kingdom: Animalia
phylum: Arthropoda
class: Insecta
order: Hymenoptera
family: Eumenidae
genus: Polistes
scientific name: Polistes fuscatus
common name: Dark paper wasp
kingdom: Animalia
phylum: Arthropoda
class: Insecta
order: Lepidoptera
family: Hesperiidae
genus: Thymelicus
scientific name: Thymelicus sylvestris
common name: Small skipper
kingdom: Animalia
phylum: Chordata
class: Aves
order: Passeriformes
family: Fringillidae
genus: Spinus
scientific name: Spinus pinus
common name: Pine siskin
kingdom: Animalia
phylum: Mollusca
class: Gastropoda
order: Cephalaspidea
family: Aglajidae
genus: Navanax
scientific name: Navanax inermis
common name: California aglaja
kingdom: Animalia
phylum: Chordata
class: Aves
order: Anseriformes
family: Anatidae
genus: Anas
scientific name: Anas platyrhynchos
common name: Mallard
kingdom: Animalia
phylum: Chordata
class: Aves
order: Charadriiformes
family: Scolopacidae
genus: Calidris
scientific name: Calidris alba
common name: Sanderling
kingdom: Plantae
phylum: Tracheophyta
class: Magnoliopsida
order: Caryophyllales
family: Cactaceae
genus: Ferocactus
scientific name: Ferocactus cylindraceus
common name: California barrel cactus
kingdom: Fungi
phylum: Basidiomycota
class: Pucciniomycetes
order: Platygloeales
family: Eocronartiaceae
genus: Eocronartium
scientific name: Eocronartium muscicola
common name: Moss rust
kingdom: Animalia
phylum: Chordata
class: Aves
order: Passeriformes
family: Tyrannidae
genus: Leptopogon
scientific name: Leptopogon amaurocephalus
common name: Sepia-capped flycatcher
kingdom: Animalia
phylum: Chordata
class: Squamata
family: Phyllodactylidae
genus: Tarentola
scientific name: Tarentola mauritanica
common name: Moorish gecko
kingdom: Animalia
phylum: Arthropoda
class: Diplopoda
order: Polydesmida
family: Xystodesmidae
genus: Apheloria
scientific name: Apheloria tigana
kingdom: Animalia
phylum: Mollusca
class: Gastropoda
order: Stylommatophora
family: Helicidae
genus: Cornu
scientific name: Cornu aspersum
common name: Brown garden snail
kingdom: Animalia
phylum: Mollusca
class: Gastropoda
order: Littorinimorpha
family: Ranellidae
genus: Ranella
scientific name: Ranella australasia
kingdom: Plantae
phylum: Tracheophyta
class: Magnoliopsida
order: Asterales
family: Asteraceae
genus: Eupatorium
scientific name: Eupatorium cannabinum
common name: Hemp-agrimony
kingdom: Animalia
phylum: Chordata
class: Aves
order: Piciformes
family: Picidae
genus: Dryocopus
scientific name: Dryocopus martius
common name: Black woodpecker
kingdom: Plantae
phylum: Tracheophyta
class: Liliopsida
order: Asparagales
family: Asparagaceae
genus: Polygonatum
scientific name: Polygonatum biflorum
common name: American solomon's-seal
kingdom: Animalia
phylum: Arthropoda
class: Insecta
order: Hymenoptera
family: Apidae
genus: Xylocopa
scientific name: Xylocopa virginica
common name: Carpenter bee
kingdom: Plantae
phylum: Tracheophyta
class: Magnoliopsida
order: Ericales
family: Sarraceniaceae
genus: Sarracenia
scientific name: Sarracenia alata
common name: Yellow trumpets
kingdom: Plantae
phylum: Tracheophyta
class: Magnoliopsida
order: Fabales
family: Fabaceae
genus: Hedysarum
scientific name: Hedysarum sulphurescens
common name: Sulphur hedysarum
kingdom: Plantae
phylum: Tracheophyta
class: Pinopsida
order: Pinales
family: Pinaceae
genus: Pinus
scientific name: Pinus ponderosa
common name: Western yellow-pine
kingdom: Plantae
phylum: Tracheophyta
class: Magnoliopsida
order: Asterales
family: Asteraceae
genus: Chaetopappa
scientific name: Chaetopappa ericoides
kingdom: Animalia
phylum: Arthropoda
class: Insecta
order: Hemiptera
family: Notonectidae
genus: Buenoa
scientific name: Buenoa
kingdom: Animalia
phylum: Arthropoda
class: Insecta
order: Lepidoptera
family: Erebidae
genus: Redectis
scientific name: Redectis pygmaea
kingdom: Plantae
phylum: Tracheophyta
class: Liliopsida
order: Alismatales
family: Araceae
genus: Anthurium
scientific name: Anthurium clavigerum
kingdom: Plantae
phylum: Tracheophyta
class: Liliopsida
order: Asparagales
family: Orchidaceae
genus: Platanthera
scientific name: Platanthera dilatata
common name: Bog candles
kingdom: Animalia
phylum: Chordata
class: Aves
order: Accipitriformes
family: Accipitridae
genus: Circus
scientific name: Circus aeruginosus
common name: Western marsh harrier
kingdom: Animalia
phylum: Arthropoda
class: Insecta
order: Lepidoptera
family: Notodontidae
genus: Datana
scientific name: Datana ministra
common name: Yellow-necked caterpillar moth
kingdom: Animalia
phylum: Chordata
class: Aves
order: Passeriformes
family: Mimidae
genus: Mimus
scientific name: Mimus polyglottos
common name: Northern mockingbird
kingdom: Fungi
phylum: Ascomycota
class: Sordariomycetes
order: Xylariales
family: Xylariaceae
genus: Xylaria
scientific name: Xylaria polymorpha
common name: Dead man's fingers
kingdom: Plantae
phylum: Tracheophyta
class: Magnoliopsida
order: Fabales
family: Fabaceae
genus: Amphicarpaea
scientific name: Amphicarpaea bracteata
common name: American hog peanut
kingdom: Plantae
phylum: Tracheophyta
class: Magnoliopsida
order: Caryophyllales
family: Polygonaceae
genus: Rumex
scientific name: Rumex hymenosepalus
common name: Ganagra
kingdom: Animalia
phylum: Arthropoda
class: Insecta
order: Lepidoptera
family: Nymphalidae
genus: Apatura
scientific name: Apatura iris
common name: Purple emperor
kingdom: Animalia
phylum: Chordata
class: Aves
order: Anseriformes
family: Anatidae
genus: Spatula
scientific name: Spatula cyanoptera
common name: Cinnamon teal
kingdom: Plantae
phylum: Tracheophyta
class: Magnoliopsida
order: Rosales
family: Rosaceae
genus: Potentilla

****

__Work required__. Rewrite the lines of all the rows above, putting "vernacular name" wherever "common name" appears and keeping everything else as it is.

__Answer to the exercise__.
kingdom: Animalia
phylum: Arthropoda
class: Insecta
order: Hymenoptera
family: Eumenidae
genus: Polistes
scientific name: Polistes fuscatus
vernacular name: Dark paper wasp
kingdom: Animalia
phylum: Arthropoda
class: Insecta
order: Lepidoptera
family: Hesperiidae
genus: Thymelicus
scientific name: Thymelicus sylvestris
vernacular name: Small skipper
kingdom: Animalia
phylum: Chordata
class: Aves
order: Passeriformes
family: Fringillidae
genus: Spinus
scientific name: Spinus pinus
vernacular name: Pine siskin
kingdom: Animalia
phylum: Mollusca
class: Gastropoda
order: Cephalaspidea
family: Aglajidae
genus: Navanax
scientific name: Navanax inermis
vernacular name: California aglaja
kingdom: Animalia
phylum: Chordata
class: Aves
order: Anseriformes
family: Anatidae
genus: Anas
scientific name: Anas platyrhynchos
vernacular name: Mallard
kingdom: Animalia
phylum: Chordata
class: Aves
order: Charadriiformes
family: Scolopacidae
genus: Calidris
scientific name: Calidris alba
vernacular name: Sanderling
kingdom: Plantae
phylum: Tracheophyta
class: Magnoliopsida
order: Caryophyllales
family: Cactaceae
genus: Ferocactus
scientific name: Ferocactus cylindraceus
vernacular name: California barrel cactus
kingdom: Fungi
phylum: Basidiomycota
class: Pucciniomycetes
order: Platygloeales
family: Eocronartiaceae
genus: Eocronartium
scientific name: Eocronartium muscicola
vernacular name: Moss rust
kingdom: Animalia
phylum: Chordata
class: Aves
order: Passeriformes
family: Tyrannidae
genus: Leptopogon
scientific name: Leptopogon amaurocephalus
vernacular name: Sepia-capped flycatcher
kingdom: Animalia
phylum: Chordata
class: Squamata
family: Phyllodactylidae
genus: Tarentola
scientific name: Tarentola mauritanica
vernacular name: Moorish gecko
kingdom: Animalia
phylum: Arthropoda
class: Diplopoda
order: Polydesmida
family: Xystodesmidae
genus: Apheloria
scientific name: Apheloria tigana
kingdom: Animalia
phylum: Mollusca
class: Gastropoda
order: Stylommatophora
family: Helicidae
genus: Cornu
scientific name: Cornu aspersum
vernacular name: Brown garden snail
kingdom: Animalia
phylum: Mollusca
class: Gastropoda
order: Littorinimorpha
family: Ranellidae
genus: Ranella
scientific name: Ranella australasia
kingdom: Plantae
phylum: Tracheophyta
class: Magnoliopsida
order: Asterales
family: Asteraceae
genus: Eupatorium
scientific name: Eupatorium cannabinum
vernacular name: Hemp-agrimony
kingdom: Animalia
phylum: Chordata
class: Aves
order: Piciformes
family: Picidae
genus: Dryocopus
scientific name: Dryocopus martius
vernacular name: Black woodpecker
kingdom: Plantae
phylum: Tracheophyta
class: Liliopsida
order: Asparagales
family: Asparagaceae
genus: Polygonatum
scientific name: Polygonatum biflorum
vernacular name: American solomon's-seal
kingdom: Animalia
phylum: Arthropoda
class: Insecta
order: Hymenoptera
family: Apidae
genus: Xylocopa
scientific name: Xylocopa virginica
vernacular name: Carpenter bee
kingdom: Plantae
phylum: Tracheophyta
class: Magnoliopsida
order: Ericales
family: Sarraceniaceae
genus: Sarracenia
scientific name: Sarracenia alata
vernacular name: Yellow trumpets
kingdom: Plantae
phylum: Tracheophyta
class: Magnoliopsida
order: Fabales
family: Fabaceae
genus: Hedysarum
scientific name: Hedysarum sulphurescens
vernacular name: Sulphur hedysarum
kingdom: Plantae
phylum: Tracheophyta
class: Pinopsida
order: Pinales
family: Pinaceae
genus: Pinus
scientific name: Pinus ponderosa
vernacular name: Western yellow-pine
kingdom: Plantae
phylum: Tracheophyta
class: Magnoliopsida
order: Asterales
family: Asteraceae
genus: Chaetopappa
scientific name: Chaetopappa ericoides
kingdom: Animalia
phylum: Arthropoda
class: Insecta
order: Hemiptera
family: Notonectidae
genus: Buenoa
scientific name: Buenoa
kingdom: Animalia
phylum: Arthropoda
class: Insecta
order: Lepidoptera
family: Erebidae
genus: Redectis
scientific name: Redectis pygmaea
kingdom: Plantae
phylum: Tracheophyta
class: Liliopsida
order: Alismatales
family: Araceae
genus: Anthurium
scientific name: Anthurium clavigerum
kingdom: Plantae
phylum: Tracheophyta
class: Liliopsida
order: Asparagales
family: Orchidaceae
genus: Platanthera
scientific name: Platanthera dilatata
vernacular name: Bog candles
kingdom: Animalia
phylum: Chordata
class: Aves
order: Accipitriformes
family: Accipitridae
genus: Circus
scientific name: Circus aeruginosus
vernacular name: Western marsh harrier
kingdom: Animalia
phylum: Arthropoda
class: Insecta
order: Lepidoptera
family: Notodontidae
genus: Datana
scientific name: Datana ministra
vernacular name: Yellow-necked caterpillar moth
kingdom: Animalia
phylum: Chordata
class: Aves
order: Passeriformes
family: Mimidae
genus: Mimus
scientific name: Mimus polyglottos
vernacular name: Northern mockingbird
kingdom: Fungi
phylum: Ascomycota
class: Sordariomycetes
order: Xylariales
family: Xylariaceae
genus: Xylaria
scientific name: Xylaria polymorpha
vernacular name: Dead man's fingers
kingdom: Plantae
phylum: Tracheophyta
class: Magnoliopsida
order: Fabales
family: Fabaceae
genus: Amphicarpaea
scientific name: Amphicarpaea bracteata
vernacular name: American hog peanut
kingdom: Plantae
phylum: Tracheophyta
class: Magnoliopsida
order: Caryophyllales
family: Polygonaceae
genus: Rumex
scientific name: Rumex hymenosepalus
vernacular name: Ganagra
kingdom: Animalia
phylum: Arthropoda
class: Insecta
order: Lepidoptera
family: Nymphalidae
genus: Apatura
scientific name: Apatura iris
vernacular name: Purple emperor
kingdom: Animalia
phylum: Chordata
class: Aves
order: Anseriformes
family: Anatidae
genus: Spatula
scientific name: Spatula cyanoptera
vernacular name: Cinnamon teal
kingdom: Plantae
phylum: Tracheophyta
class: Magnoliopsida
order: Rosales
family: Rosaceae
genus: Potentilla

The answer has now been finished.